From 1st July 1997 Hong Kong will become a Special Administrative Region, or SAR, within China, but traffic between the two will continue to be treated as if it were international for purposes of the HKTI licence and for accounting rate purposes. Both China’s Ministry of Posts and Telecommunications and HKTI stand to benefit from this agreement of the Joint Liaison Group, or JLG, but it is unlikely to survive past 2006, and pressure will grow to declare such traffic trunk. Apparently immune from the threat of competition, IDD call charges to China have not benefitted from any of the recent reductions.
Beyond telecommunications, multi-media services in Hong Kong remain in their formative stages. Besides two terrestrial broadcasters, ATV and TVB, and the regional STAR TV satellite service, Hong Kong has territory-wide franchised cable TV network operated by Wharf Cable using MMDS until a fixed cable system has been completed. Wharf Cable’s network is also expected to be leased by New T&T, one of the FTNS operators backed by Wharf Holdings.
The three year exclusivity of Wharf Cable’s licence expires in 1996 and already Hongkong Telecom has given notice that it wishes to apply for a second licence. HKT is also launching a Video-On-Demand network this year which promises to be the first partially inter-active network in Hong Kong.
But beyond these developments Hong Kong has no plans or timetable for rolling out comprehensive broadband networks capable of offering a range of inter-active home and office services.
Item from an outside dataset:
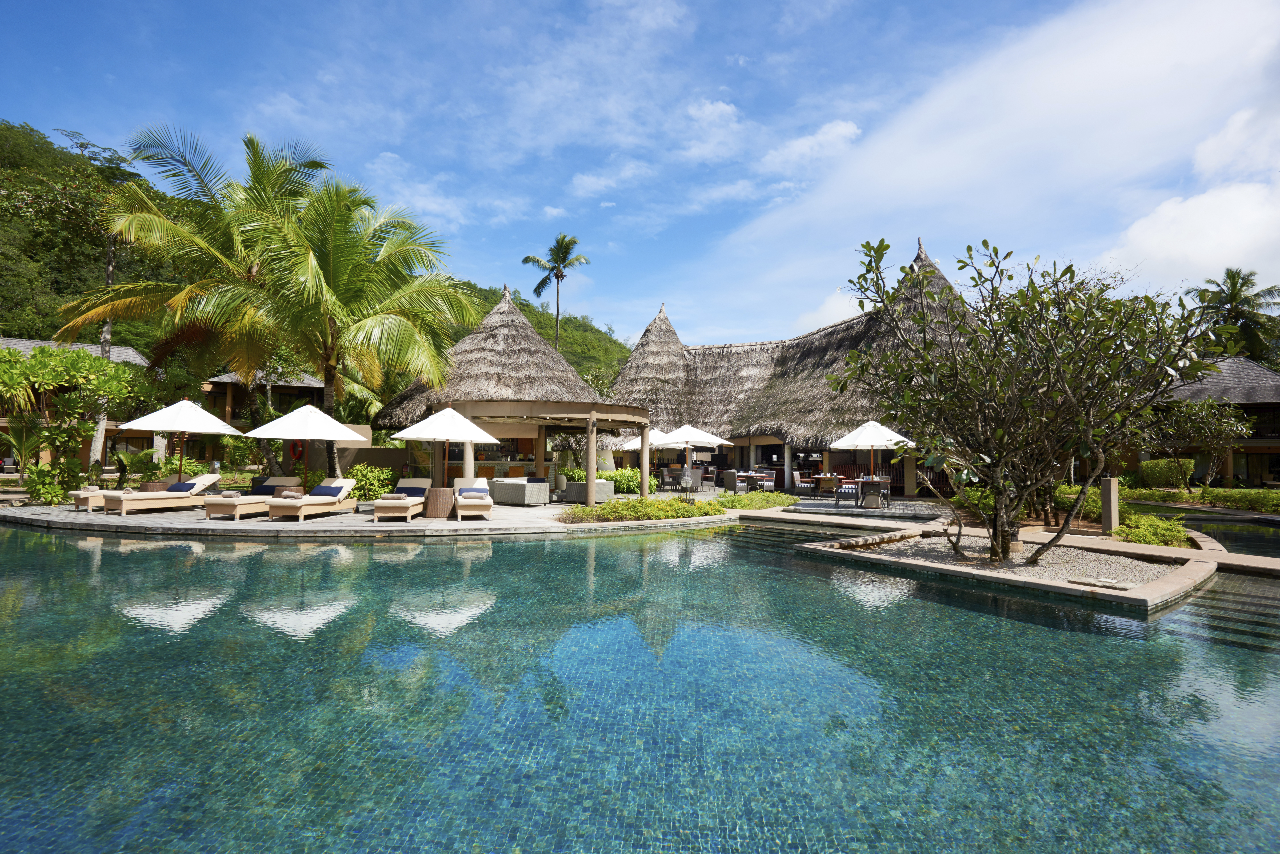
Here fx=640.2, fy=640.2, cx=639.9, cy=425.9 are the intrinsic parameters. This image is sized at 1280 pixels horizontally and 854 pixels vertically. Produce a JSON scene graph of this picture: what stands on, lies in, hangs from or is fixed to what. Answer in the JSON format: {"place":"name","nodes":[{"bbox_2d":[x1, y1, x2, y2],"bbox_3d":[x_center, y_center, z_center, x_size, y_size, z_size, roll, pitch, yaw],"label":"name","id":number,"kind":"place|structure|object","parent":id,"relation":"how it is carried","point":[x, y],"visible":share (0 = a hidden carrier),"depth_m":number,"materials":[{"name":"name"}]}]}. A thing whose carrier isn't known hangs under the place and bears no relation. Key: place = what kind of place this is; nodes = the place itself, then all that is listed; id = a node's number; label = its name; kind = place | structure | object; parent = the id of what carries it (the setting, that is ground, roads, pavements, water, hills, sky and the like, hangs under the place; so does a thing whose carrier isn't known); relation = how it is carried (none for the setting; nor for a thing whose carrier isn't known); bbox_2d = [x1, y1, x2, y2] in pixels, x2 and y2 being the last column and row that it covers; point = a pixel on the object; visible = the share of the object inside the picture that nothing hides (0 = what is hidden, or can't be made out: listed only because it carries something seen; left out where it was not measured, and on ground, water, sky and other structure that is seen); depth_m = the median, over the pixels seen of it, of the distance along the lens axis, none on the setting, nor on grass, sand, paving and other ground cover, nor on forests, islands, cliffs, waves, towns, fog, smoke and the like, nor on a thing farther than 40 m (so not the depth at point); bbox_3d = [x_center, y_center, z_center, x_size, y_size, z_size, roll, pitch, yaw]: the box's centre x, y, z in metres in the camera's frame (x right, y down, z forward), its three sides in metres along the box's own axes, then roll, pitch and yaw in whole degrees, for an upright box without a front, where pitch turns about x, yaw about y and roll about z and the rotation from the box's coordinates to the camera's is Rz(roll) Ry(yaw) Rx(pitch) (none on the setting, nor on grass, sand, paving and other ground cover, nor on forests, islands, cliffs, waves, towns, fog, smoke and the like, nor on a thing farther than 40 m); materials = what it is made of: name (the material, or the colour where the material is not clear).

Unlike the Singapore model of the Intelligent Island, Hong Kong follows a policy known as ‘positive non-intervention’, which simply translated means that the government provides a basic economic and social infrastructure, and leaves the rest up to the market and business sectors with the minimum of intervention. This is not quite the complete story because through quasi-autonomous non-governmental organizations (quangos) such as the Productivity Council, the Technology Centre, the Trade Development Council, the Industry and Technology Development Council, support and encouragement is offered to the private sector to invent and to innovate.
Also the universities, of which there are now five, provide seedbed environments for projects such as Hong Kong Supernet, the semi-commercial internet service provided through the Hong Kong University of Science and Technology, and The University of Hong Kong’s semi-commercial Law-on-Line Database network. But that is as far as the story goes. It is noteworthy that Hong Kong has already over twenty private commercial Internet service providers, although beyond the financial services sector, the Territory has few other online information service providers.
High-grade telecommunications at affordable prices have been vital to Hong Kong’s success as an international economy. They are regularly cited by international companies as a reason for locating in Hong Kong, and the further liberalization of the market in 1995 will strengthen Hong Kong’s position as Asia’s leading communications hub. The debate, such as it is, focuses more on the ability of the Hong Kong economy to survive as more than just a financial services centre, to strengthen its role as a centre for research and development, for design and the transformation of software into software-related business and customer products.
The future role of telecommunications as a system which integrates networked intelligence into an increasingly multi-media world is assured, but discovering what the exact nature of that role will be is full of uncertainty. Hong Kong’s approach, in contrast to other Asia dragon economies, is to leave the key underpinning technological and investment strategies to the forces of competition.